Here are three lessons Karen is teaching others to bridge this often life-threatening communication gap.
1. Sharing expertise: A hospital room is a shared workspace.
Imagine five people sitting around a table working on a design for a shared workspace that they all will be using. There is a graphic designer, a CPA, an attorney, a musician, and an architect. Each clearly has expertise in something. The graphic designer knows what space her team will need for their work, the accountant understands the finances required, the attorney the legalities, the architect how to design the space to meet everyone’s criteria. The musician? The space will house a state-of-the-art recording studio, so her input will be as vital and specific as everyone else’s.
They all have the need for bathrooms, conference rooms, office equipment, heat and AC and maybe a kitchen and they share the vision of an awesome result. Could one of them design the workspace well without input from all?
Now put a health care team at the same table. Each has an area of expertise and some of their knowledge overlaps. The patient is at the table along with a trusted care partner. Without the information that they share, the rest of the team has an incomplete picture. The physician’s credentials don’t give insight into the patient’s experience but do provide essential knowledge and skills. The nurse’s credentials show what she’s trained to do, but she might have a perspective the doctor doesn’t that could shift the plan. The neurologist and surgeon have specific areas of expertise that will be important in forming and carrying out the plan, but it’s the patient’s story and life experience that puts into context what everyone else has to offer. And that could be the vital piece of the puzzle.

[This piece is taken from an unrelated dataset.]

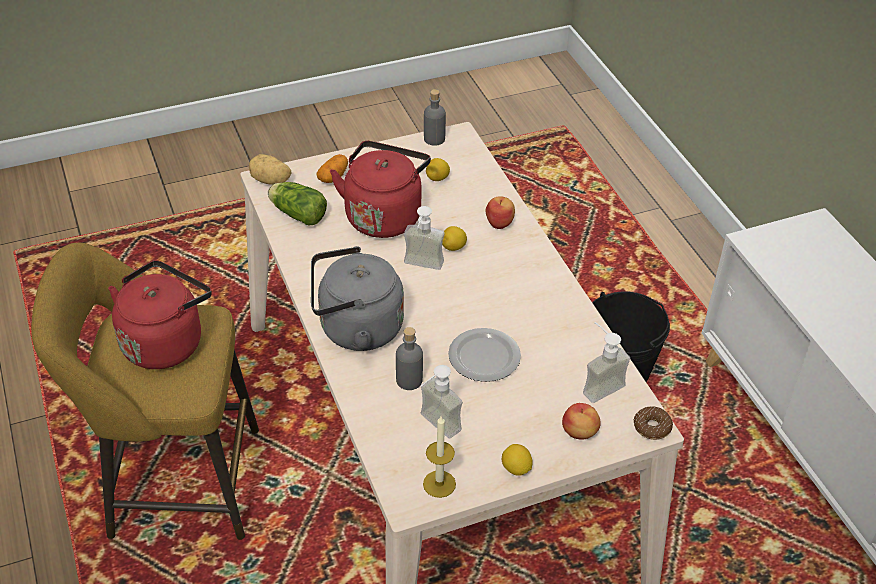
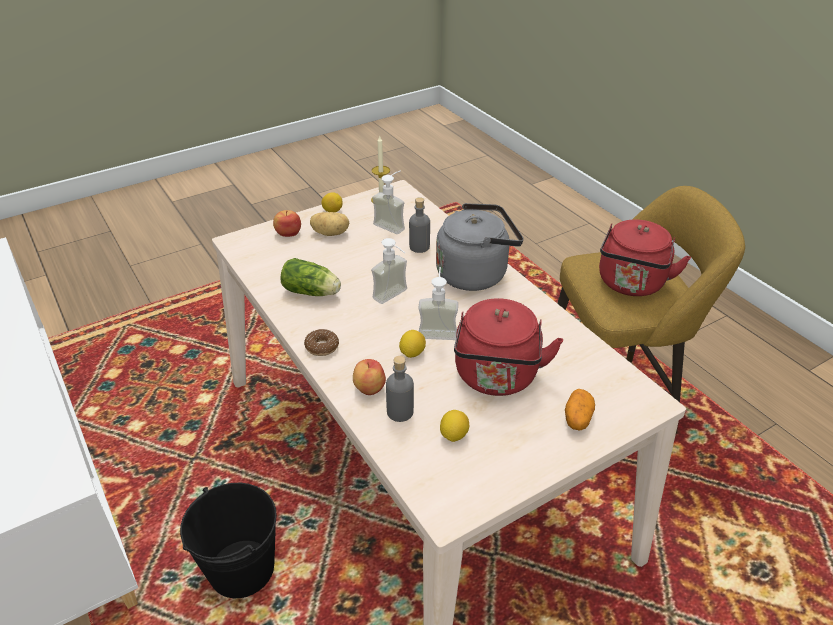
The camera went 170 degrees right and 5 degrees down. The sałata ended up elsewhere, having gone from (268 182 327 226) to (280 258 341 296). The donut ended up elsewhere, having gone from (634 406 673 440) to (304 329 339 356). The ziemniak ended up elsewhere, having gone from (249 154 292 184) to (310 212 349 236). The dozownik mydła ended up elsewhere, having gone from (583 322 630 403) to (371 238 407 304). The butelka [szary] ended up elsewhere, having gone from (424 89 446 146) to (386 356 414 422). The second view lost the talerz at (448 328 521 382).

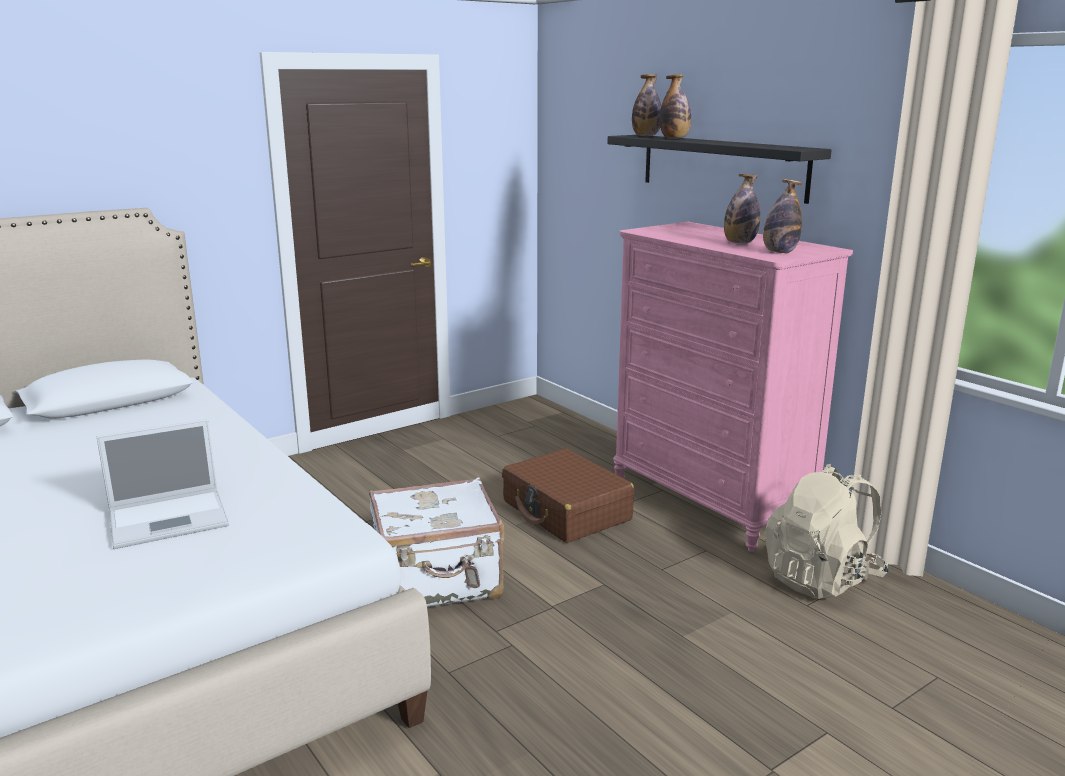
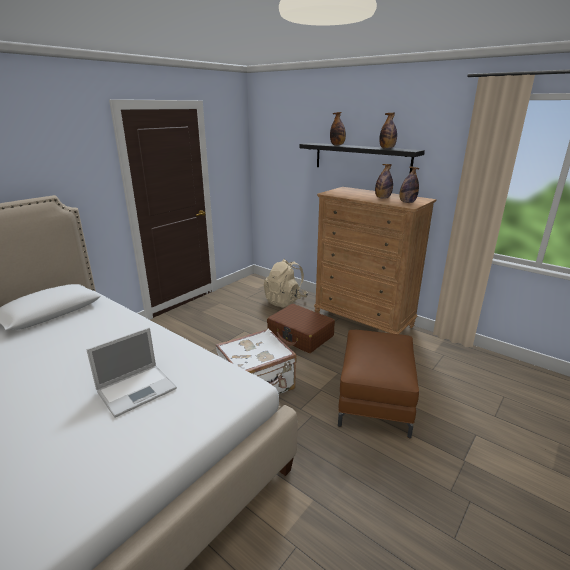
The camera went 15 degrees left and 5 degrees up. The plecak [beżowy] ended up elsewhere, having gone from (765 464 889 599) to (264 259 308 308). What was the komoda [różowy] at (613 222 853 552) turned into the komoda [brązowy] at (314 187 436 334). The second view gained the pufa [brązowy] at (338 330 419 438). The butelka ended up elsewhere, having gone from (632 74 661 136) to (379 113 397 149).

2. Leveling perception of authority: Sit at the same round table.
Everyone in this shared workspace should all be on the same physical level — nobody standing over another, no captain’s chair. Even if the conversation is around a hospital bed, the approach should be as if everyone is at a round table, acknowledging equal importance among the participants and downplaying any educational or positional variances. Leveling the perception of authority and power opens the door to a mutually respectful exchange of information that contributes to that shared vision of the best possible outcome.
3. Building trust: Erase the fear that keeps staff and patients silent.
Errors can’t be averted or corrected when someone in a subordinate position is reluctant to speak up. A highly respected surgeon might make a call that a scrub nurse knows could jeopardize the safety of the patient but doesn’t speak up for fear of reprisal by the surgeon. A specialist jumps to a wrong diagnostic conclusion out of habit, missing a critical detail that the patient had shared, but the patient doesn’t question it because the specialist is the “expert.” Both the scrub nurse and the patient stayed silent because of fear or lack of trust.
This scenario is often referred to as Hostage Bargaining Syndrome, where patients, as described in this Mayo Clinic study, “negotiate for their health from a position of fear and confusion. It may manifest as understating a concern, asking for less than what is desired or needed, or even remaining silent against one’s better judgment… To subvert HBS and prevent learned helplessness, clinicians must aim to be sensitive to the power imbalance inherent in the clinician-patient relationship.”
To Karen, this ultimately means that patients be “not demanding but respectfully bold” with their own input about their own health, setting the expectation of inclusion and partnership.
“You’re not taking up more of the doctor’s time but helping them narrow down the issue and accelerate the process,” she says. “If we’re going to bridge the gap, we all must be in the conversation, to not just talk or listen, but to hear and strive to understand each other. We all need to share our expertise in a way that is respectful and clear.”